In a dispute between two Virginia lawyers, a U.S. District Judge has rejected attorney Cynthia Smith’s claim that another attorney, Timothy Purnell, interfered with her contract with a client and caused her to suffer nearly $4 million in financial losses.
Smith had been representing a Northern Virginia family, the Wieses, in a dispute with their neighbors. Eventually, the Wieses became dissatisfied with her representation and hired Purnell in her place. Smith sought her full $30,000 fee from the Wieses but ended up settling the fee dispute with them for $5,000. She and the Wieses signed a settlement agreement in 2009 that provided for a full release of all claims. Two years later, Smith sued Purnell over his role in representing the Wiese family, alleging that Purnell tortiously interfered with her right to receive the full payment from the client. She said that Purnell at one point promised her that he would ensure that she would be “paid in full” by the Wieses and that he reneged on this promise.
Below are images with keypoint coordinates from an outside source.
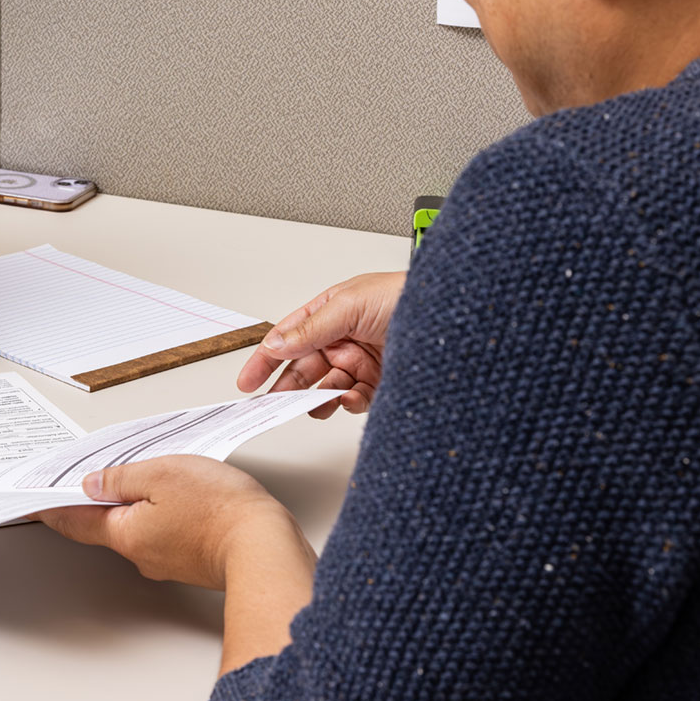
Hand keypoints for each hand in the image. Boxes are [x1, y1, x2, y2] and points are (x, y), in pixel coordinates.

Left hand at [37, 456, 313, 590]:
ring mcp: (167, 561)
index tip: (31, 502)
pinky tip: (177, 495)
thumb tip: (94, 483)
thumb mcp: (161, 473)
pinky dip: (161, 512)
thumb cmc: (219, 508)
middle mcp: (141, 554)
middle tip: (87, 475)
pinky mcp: (191, 560)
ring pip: (138, 526)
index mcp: (125, 533)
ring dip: (134, 503)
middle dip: (97, 499)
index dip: (50, 508)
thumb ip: (123, 477)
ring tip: (144, 474)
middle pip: (106, 524)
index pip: (74, 521)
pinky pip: (164, 532)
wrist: (264, 546)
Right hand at [238, 270, 404, 416]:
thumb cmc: (403, 295)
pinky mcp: (380, 383)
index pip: (287, 339)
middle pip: (303, 369)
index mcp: (328, 314)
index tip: (247, 382)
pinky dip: (349, 403)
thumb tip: (277, 344)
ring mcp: (360, 362)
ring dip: (318, 398)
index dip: (265, 360)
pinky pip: (355, 399)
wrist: (452, 314)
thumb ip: (310, 329)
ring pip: (326, 388)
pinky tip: (350, 399)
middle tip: (273, 405)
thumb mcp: (348, 305)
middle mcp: (341, 339)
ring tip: (314, 403)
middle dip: (287, 387)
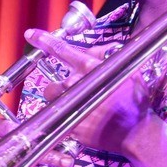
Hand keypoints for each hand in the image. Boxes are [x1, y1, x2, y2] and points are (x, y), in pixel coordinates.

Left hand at [22, 27, 163, 157]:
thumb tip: (96, 51)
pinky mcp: (69, 124)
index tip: (30, 34)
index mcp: (90, 68)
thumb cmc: (134, 101)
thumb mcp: (127, 71)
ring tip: (80, 107)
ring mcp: (71, 104)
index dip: (44, 40)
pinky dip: (68, 118)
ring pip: (52, 100)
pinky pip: (59, 118)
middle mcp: (77, 83)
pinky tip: (84, 121)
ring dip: (61, 102)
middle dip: (62, 89)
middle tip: (79, 96)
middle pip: (54, 83)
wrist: (136, 131)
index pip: (62, 50)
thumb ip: (107, 58)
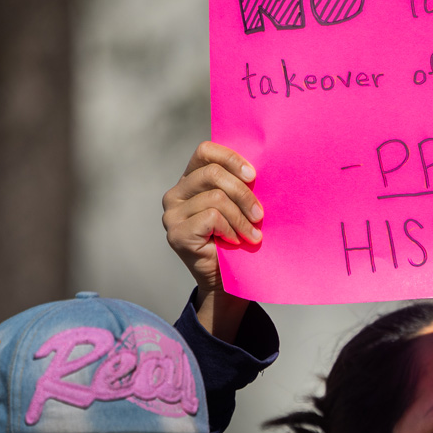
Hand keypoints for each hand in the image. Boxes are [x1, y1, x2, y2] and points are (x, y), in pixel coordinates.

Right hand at [161, 141, 260, 340]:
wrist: (228, 281)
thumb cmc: (238, 240)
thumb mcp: (239, 206)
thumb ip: (239, 185)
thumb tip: (260, 168)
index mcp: (190, 180)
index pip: (205, 151)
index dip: (231, 158)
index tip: (254, 176)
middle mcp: (175, 194)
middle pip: (213, 174)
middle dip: (244, 193)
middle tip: (260, 215)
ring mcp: (172, 214)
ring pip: (216, 198)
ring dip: (242, 218)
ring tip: (253, 234)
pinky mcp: (176, 233)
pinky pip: (212, 217)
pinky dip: (231, 229)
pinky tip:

She also claimed that she signed the settlement agreement under duress in that her “decision to trust God” led to a series of financial losses.
U.S. District Judge James Cacheris, in a December 9, 2011, ruling, rejected all of Smith’s claims and dismissed the complaint. He turned down her motion for leave to amend her complaint, finding that any amendment would be futile because the facts before him did not state a cause of action. Judge Cacheris wrote that Smith’s claims were barred by the release language in the settlement agreement that she signed in 2009 with the Wieses. In his ruling, the judge pointed out that the agreement extinguishes all claims that Smith might have not only with the Wieses but also with their attorneys. Judge Cacheris ruled further that Smith’s financial distress at the time did not amount to legal “duress” that permitted her to avoid the provisions of the settlement agreement.
“There are no facts alleging that Defendant or the Wiese family exerted force, intimidation, or threats related to the offer to settle, and, in fact, there is evidence that they also offered to bring the dispute to mediation,” the judge wrote. “That Plaintiff informed Defendant of her difficult financial position does not convert the offers to mediate and settle into coercion.”
Judge Cacheris also ruled that even if it were not for the settlement agreement, Smith could have no claim against Purnell for interfering with her agreement with the Wieses. Purnell was their attorney and thus their agent, he pointed out – and Virginia law does not allow a claim for tortious interference by an agent with his principal’s contract, since for this purpose the agent and the principal are one and the same entity. One cannot tortiously interfere with one’s own contract. “Despite being an attorney, Plaintiff has remarkably missed the fact that the attorney-client relationship is one of agency,” the judge wrote.